[Stored records]
────────────────────

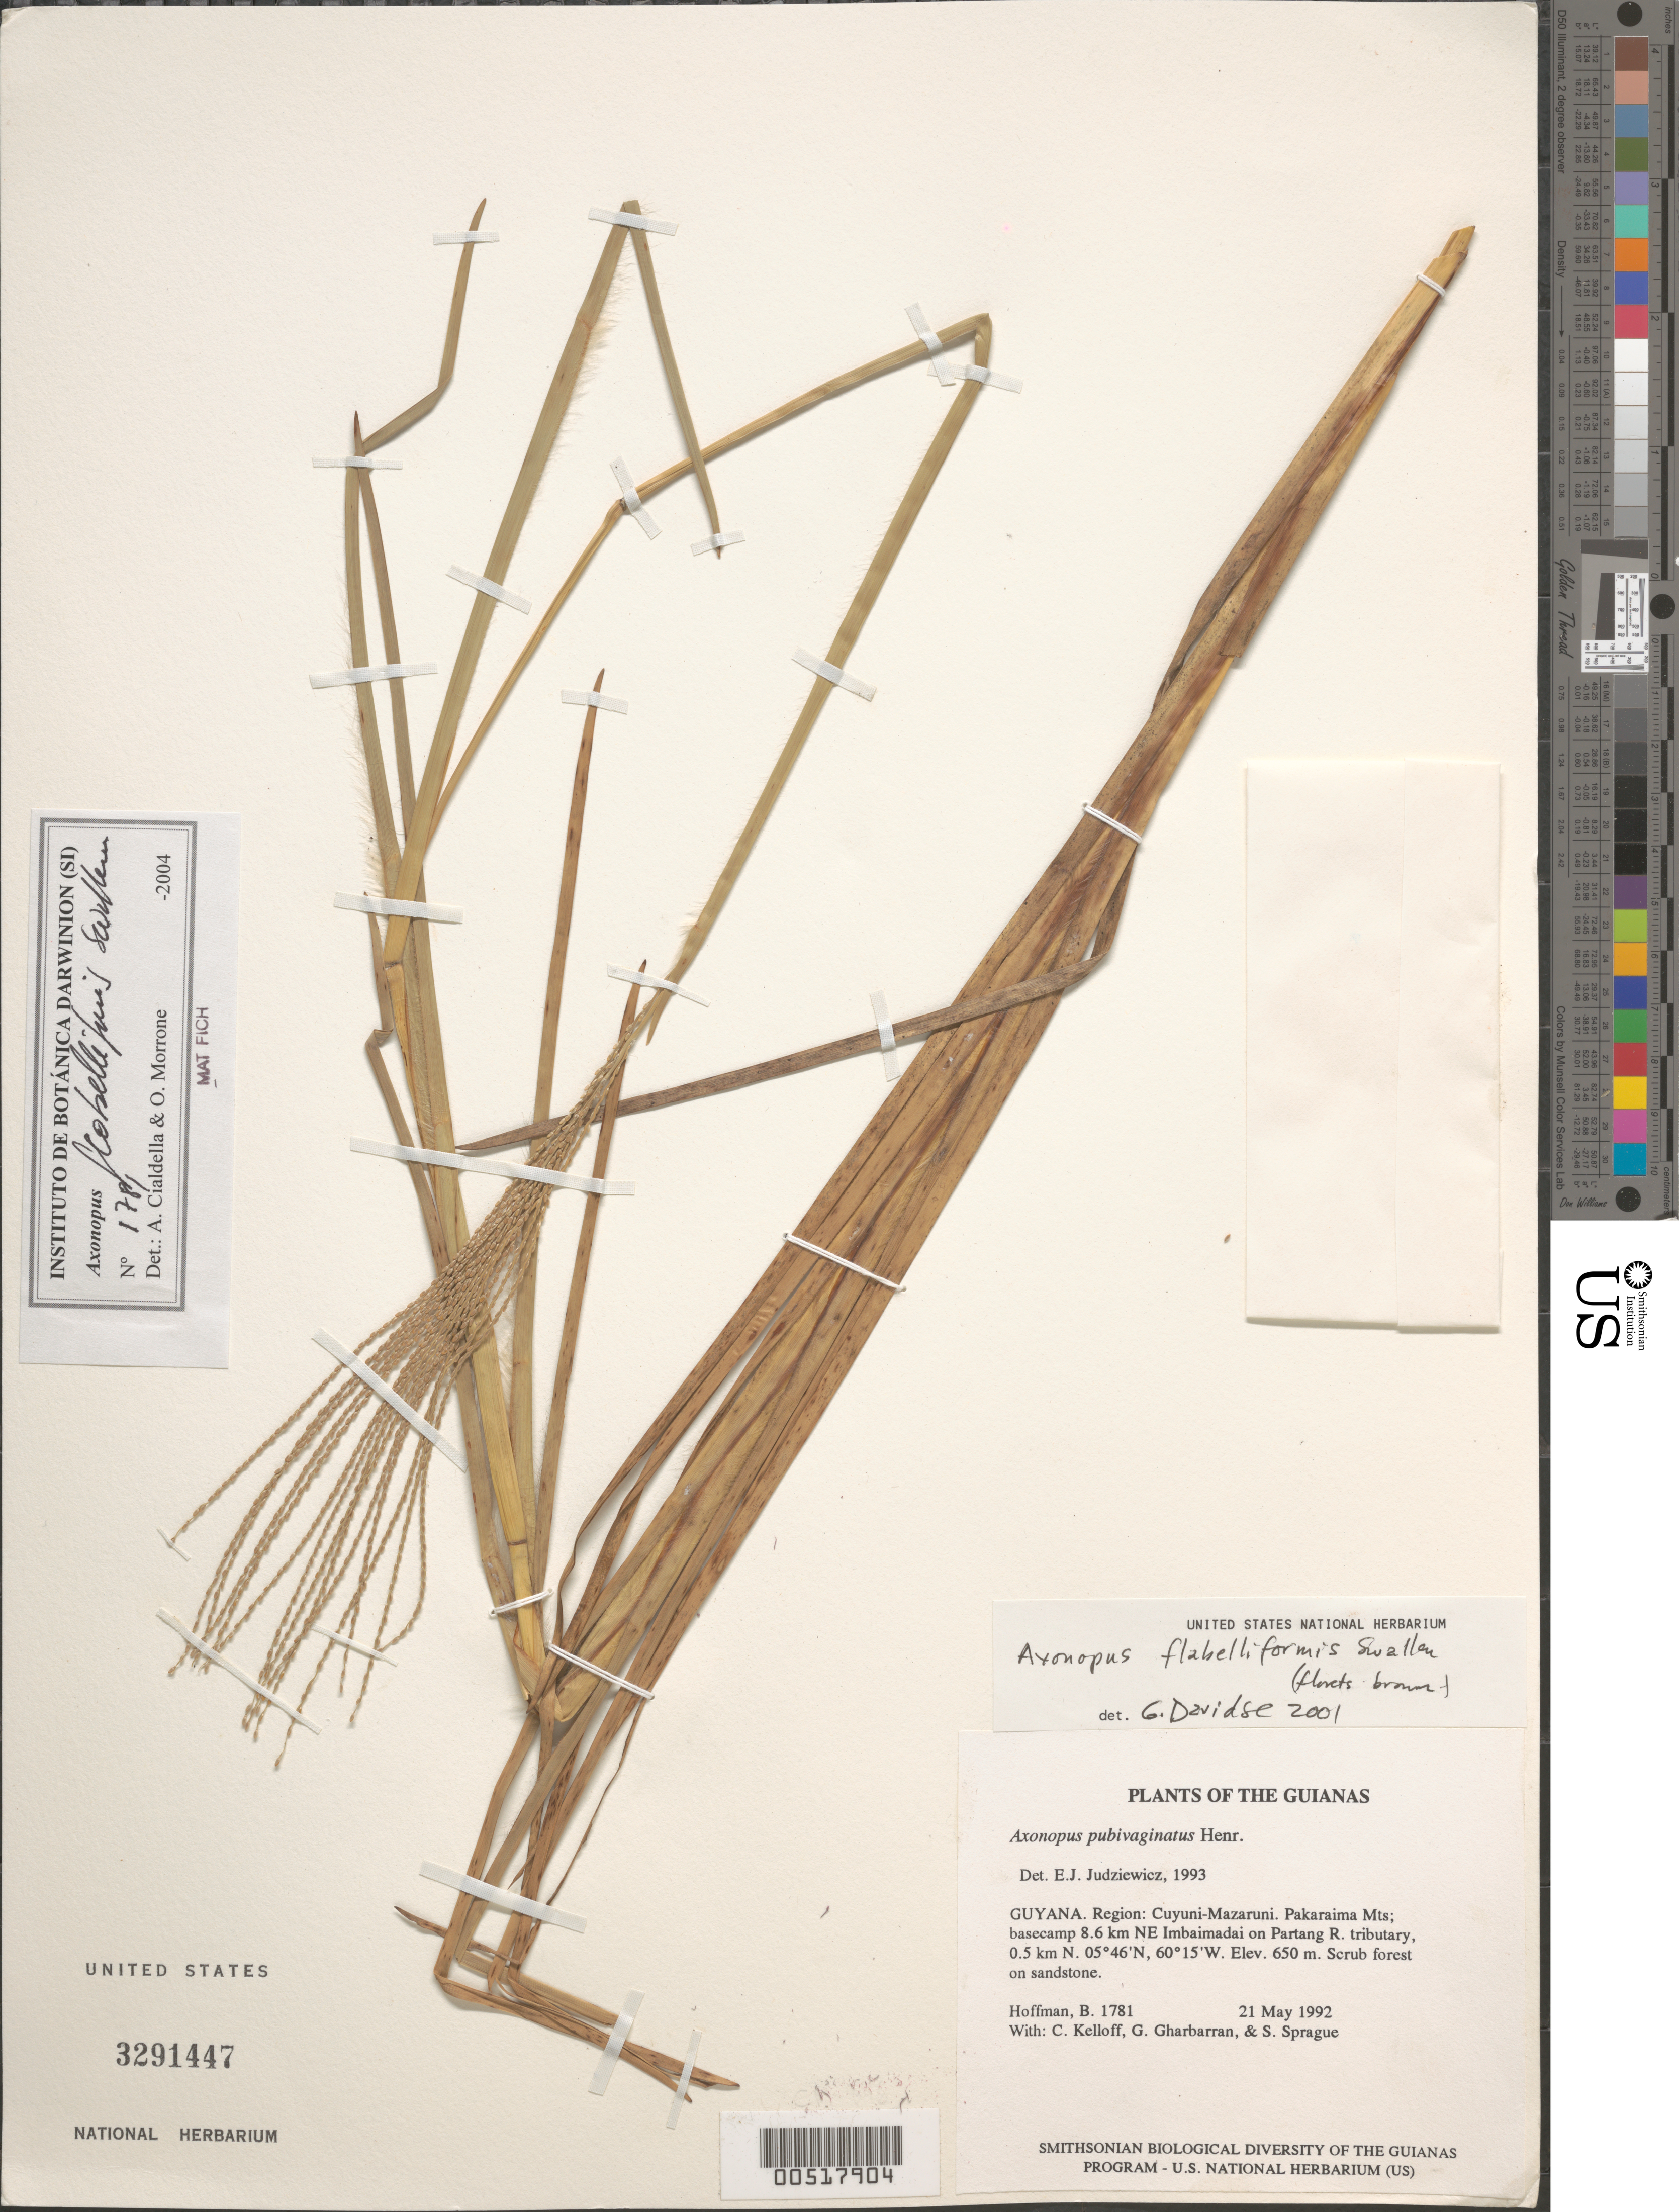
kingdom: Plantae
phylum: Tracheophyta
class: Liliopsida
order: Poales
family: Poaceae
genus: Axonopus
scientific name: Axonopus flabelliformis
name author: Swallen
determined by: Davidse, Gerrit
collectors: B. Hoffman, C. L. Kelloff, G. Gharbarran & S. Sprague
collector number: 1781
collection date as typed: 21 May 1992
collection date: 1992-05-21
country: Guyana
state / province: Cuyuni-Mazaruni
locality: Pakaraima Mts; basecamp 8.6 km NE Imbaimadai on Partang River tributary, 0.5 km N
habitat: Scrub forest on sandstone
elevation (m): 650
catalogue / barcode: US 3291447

────────────────────

Exercise> Extract the lines from the items without any changes, starting with the line that contains "collection date: 1992-05-21" and going on through the end of the items.

Output for this exercise>
collection date: 1992-05-21
country: Guyana
state / province: Cuyuni-Mazaruni
locality: Pakaraima Mts; basecamp 8.6 km NE Imbaimadai on Partang River tributary, 0.5 km N
habitat: Scrub forest on sandstone
elevation (m): 650
catalogue / barcode: US 3291447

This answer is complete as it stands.